# What you are asked to do:
Each line from the one holding "html: none ->" through the end of the records should be returned exactly, while pictures are skipped.

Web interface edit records

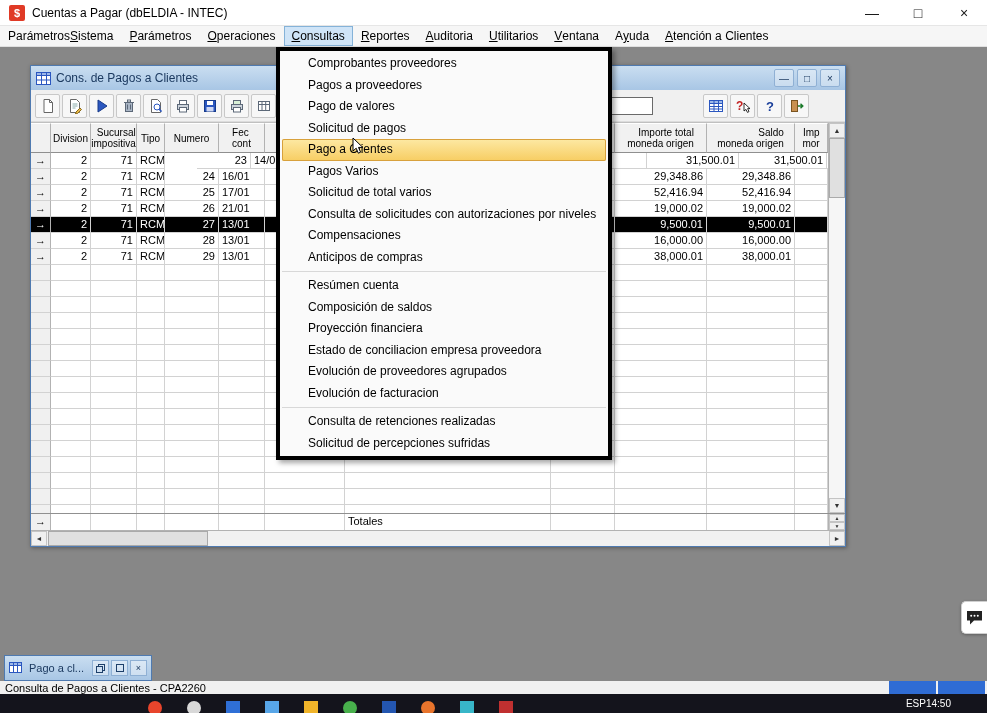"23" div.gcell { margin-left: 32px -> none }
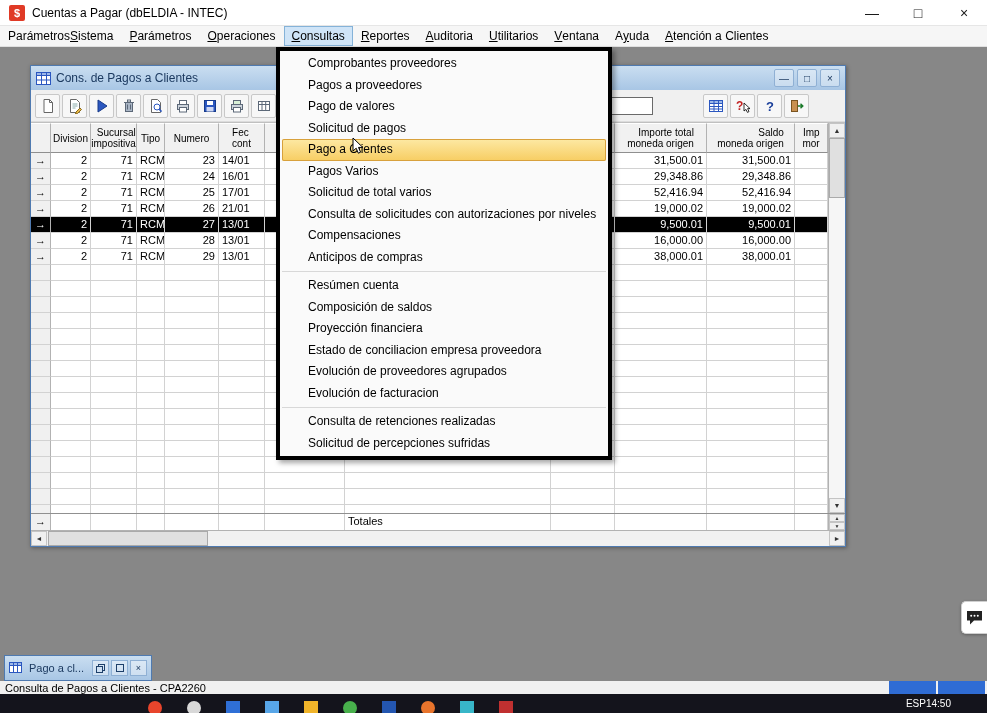"Informe de diferencias de cambio" div.drop-item { html: none -> <div>Informe de diferencias de cambio</div> }
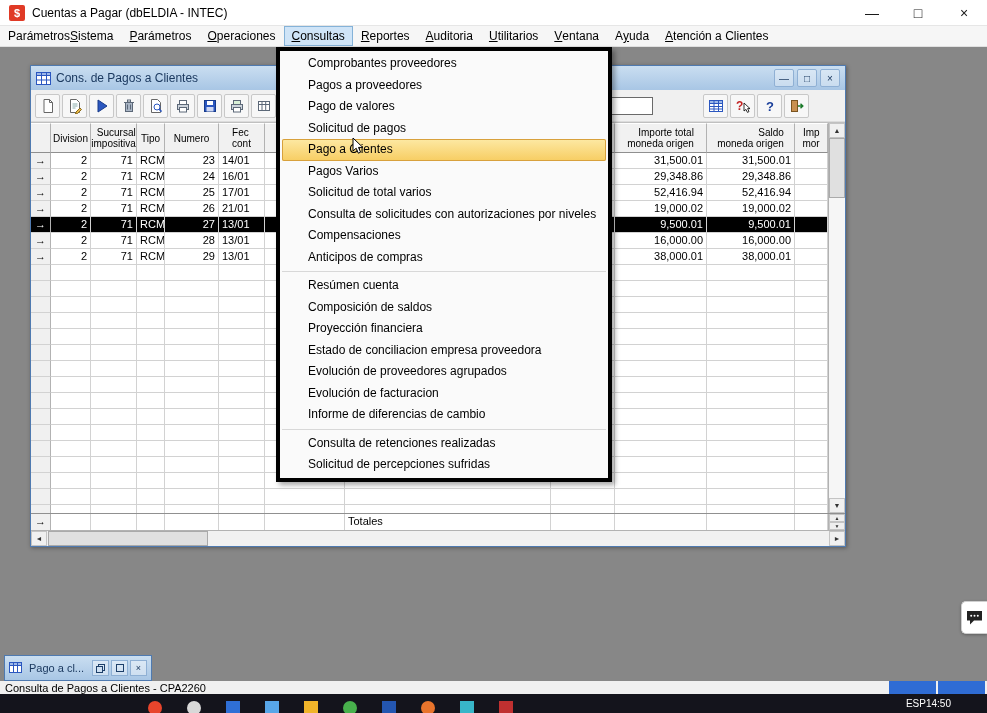"ESP" .tk-right { gap: none -> 24px }
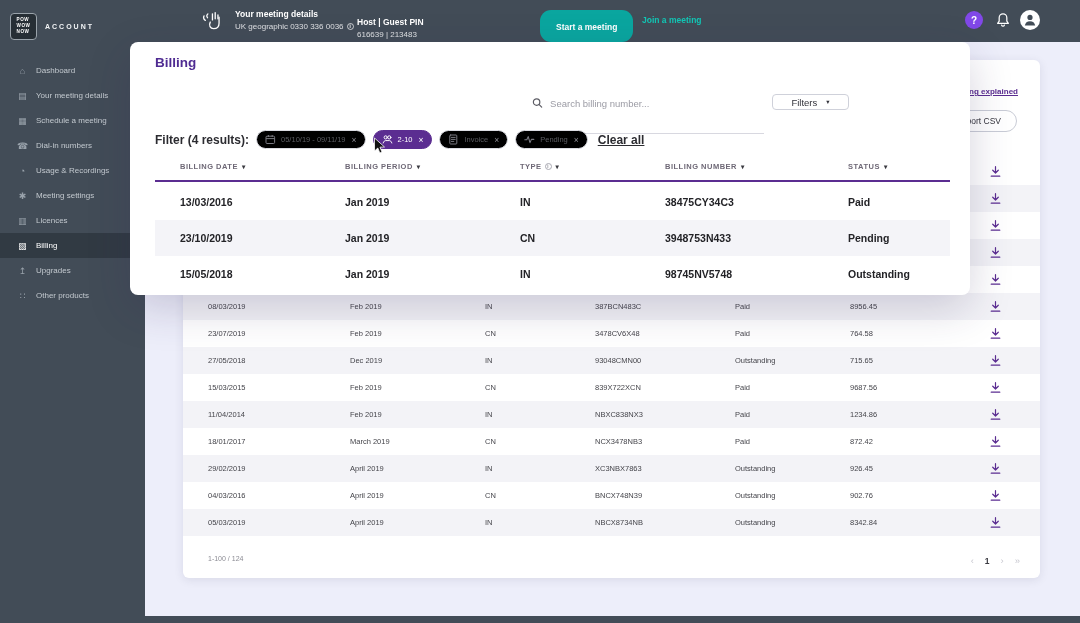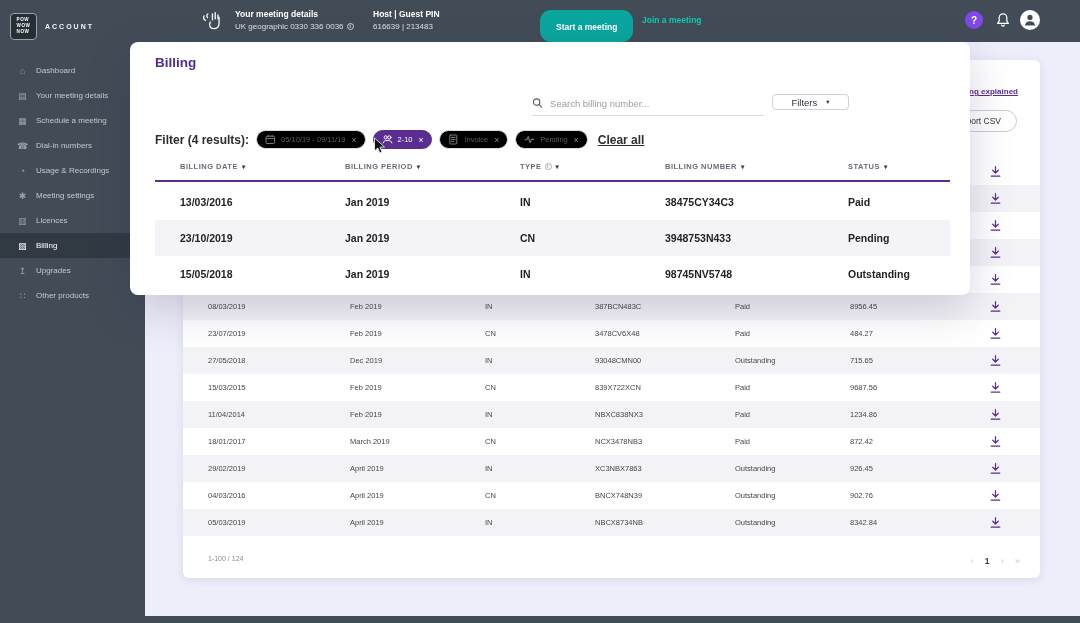"Host | Guest PIN" div.tb-block { left: 228px -> 212px; margin-top: none -> 8px }
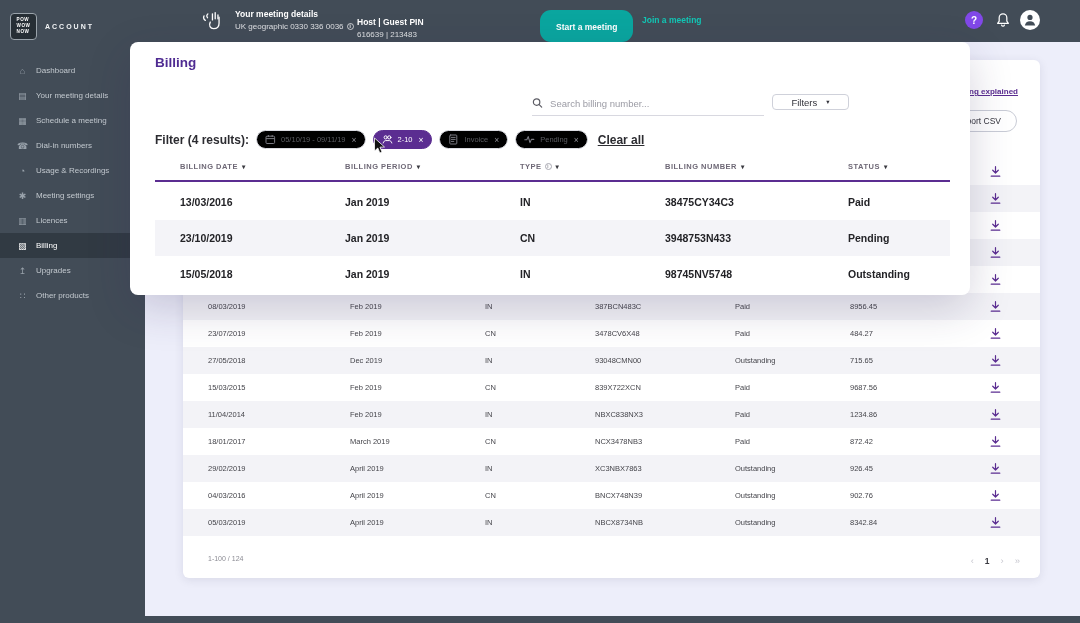"Search billing number..." .m-search { padding-bottom: 6px -> 24px }
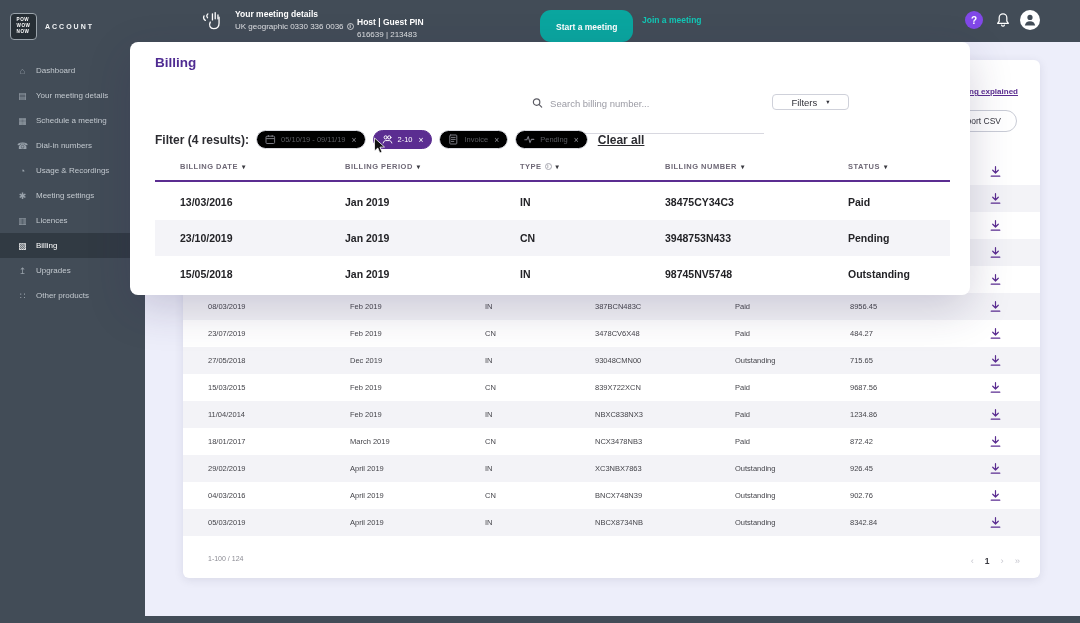"484.27" span { text: 484.27 -> 764.58 }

# Reply:
"Informe de diferencias de cambio" div.drop-item { html: none -> <div>Informe de diferencias de cambio</div> }
"ESP" .tk-right { gap: none -> 24px }
"Host | Guest PIN" div.tb-block { left: 228px -> 212px; margin-top: none -> 8px }
"Search billing number..." .m-search { padding-bottom: 6px -> 24px }
"484.27" span { text: 484.27 -> 764.58 }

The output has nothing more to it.